RMZ
- Type: Private
- Industry: Financial Services
- Founded: 2002
- Founder: Arjun Menda Raj Menda Manoj Menda
- Headquarters: Bengaluru, India
- Area served: India
- Key people: Arjun Menda (Group Chairman) Raj Menda (Chairman) Manoj Menda (Chairman)
- Products: Commercial offices, Industrial parks, Residential apartments, Mixed-use developments, Data centres
- Number of employees: 500+
- Website: www.rmz.com

= RMZ =

Indian real estate company

RMZ is an Indian privately owned alternative asset company, headquartered in Bengaluru. The company has developed projects in Bengaluru, Chennai, Hyderabad, Delhi NCR, Pune, and Mumbai.

==History==
RMZ was founded in 2002 by Arjun Menda and his sons, Raj and Manoj Menda, who were associated with the K Raheja Group, managing operations in the southern region during the late 1990s. RMZ executed its first project in Bangalore in 2002.

In 2012, RMZ introduced residential real estate projects such as Latitude, Saawan, and Galleria. In February 2012, it received a $100 million investment from private equity firm Baring Private Equity Partners (BPEP). Qatar Investment Authority (QIA) invested $300 million in RMZ in 2013, acquiring a 21% stake. In December 2015, the company acquired 0.8 million sq ft in Gurgaon from the real estate company BPTP for approximately $150 million.
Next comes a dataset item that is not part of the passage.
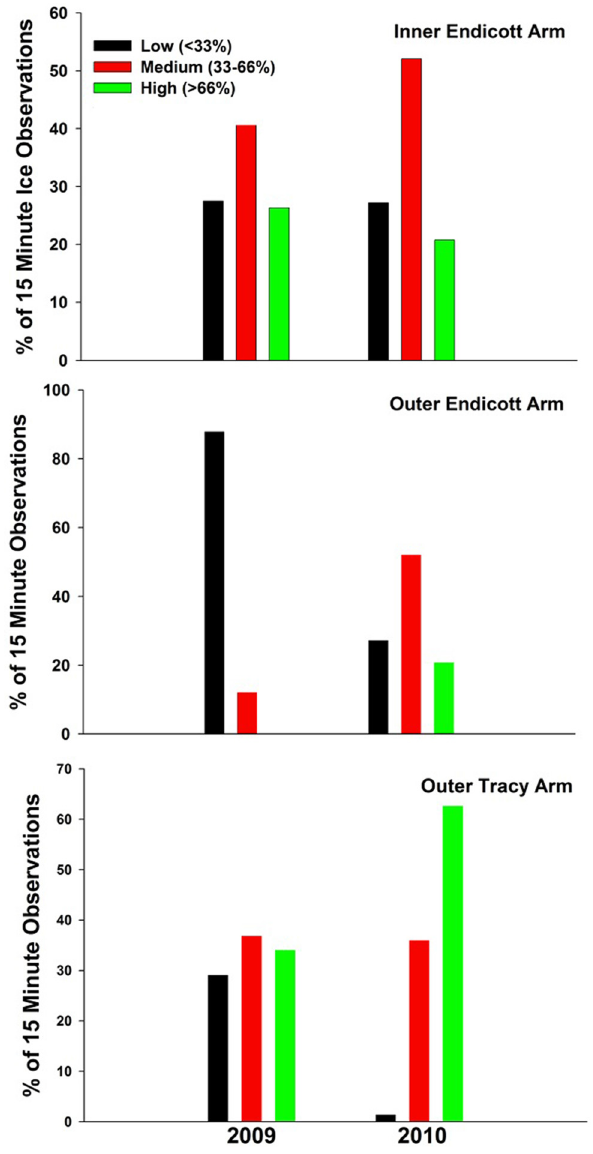
Fig 3. Percent ice coverage. The percent of all 15 minute observation periods in which three categories of ice coverage were observed in 2009 and 2010 for all three remote monitoring sites in the study area. The percentage of the area covered by icebergs within each time-lapse photograph was estimated and categorized in thirds, as low ( < 33% ice coverage), medium (33 – 66%), and high ice coverage ( >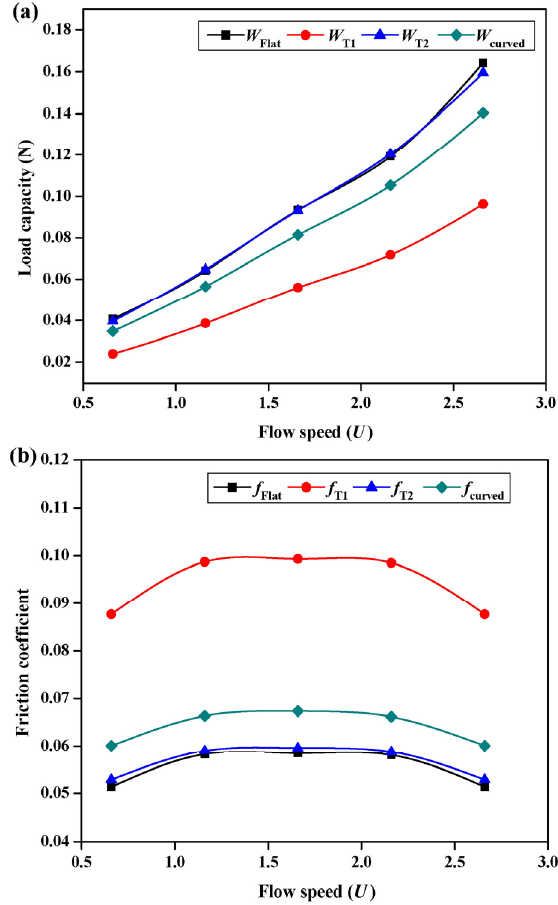
Fig. 9 Effect of flow speed on (a) load capacity and (b) friction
In 2016, the company launched a co-working space business called CoWrks.

In 2018, RMZ acquired Essar Group's Equinox Business Park, a 1.25 million sq. ft office space in Mumbai's Bandra-Kurla Complex for around ₹2,400 crore. In the same year, the company repurchased shares from Qatar Investment Authority in a deal worth nearly $1 billion. In 2019, RMZ and DB Realty jointly acquired the Kamal Amrohi's film studio Kamalistan, located in Mumbai.
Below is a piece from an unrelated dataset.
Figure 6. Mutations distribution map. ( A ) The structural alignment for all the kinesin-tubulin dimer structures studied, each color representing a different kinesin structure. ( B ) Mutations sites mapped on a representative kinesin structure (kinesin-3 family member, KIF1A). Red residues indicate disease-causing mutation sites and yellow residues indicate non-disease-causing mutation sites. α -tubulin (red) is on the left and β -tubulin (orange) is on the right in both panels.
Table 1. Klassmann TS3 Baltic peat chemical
In January 2020, RMZ formed a US$1 billion joint venture with a Japanese real estate company Mitsui Fudosan to develop commercial projects in India.
In August 2020, the company sold 18% of its commercial real estate and co-working business to Brookfield for $2 billion.

In April 2021, Canada Pension Plan Investment Board invested around $210 million in a joint venture with RMZ to develop and hold commercial office space in Chennai and Hyderabad. Later in March 2022, a second joint venture with the Canada Pension Plan Investment Board (CPPIB) was announced, in which CPPIB invested $355 million (around ₹2,650 crore) for the development of commercial projects in India.

In November 2024, RMZ expanded its operation including residential (RMZ Living), hospitality (RMZ Hospitality), mixed-use developments (RMZ Mixed-Use), industrial and logistics (RMZ NXT), office spaces (RMZ Office), and infrastructure (RMZ Infrastructure).

== CSR ==
RMZ Foundation is the CSR arm of the company, founded in 2015, led by Anu Menda as the managing trustee. The foundation operates with a focus on art, resilient communities, and urban innovation. The organization has installed artworks at RMZ Ecoworld, including sculptures by contemporary artists such as Subodh Gupta, Ravinder G Reddy, Dhruva Mistry, Paresh Maity, Arunkumar H G, and Jayasri Burman. In 2019, RMZ Foundation established the Sustainable Health Initiative, a business accelerator supporting healthcare startups.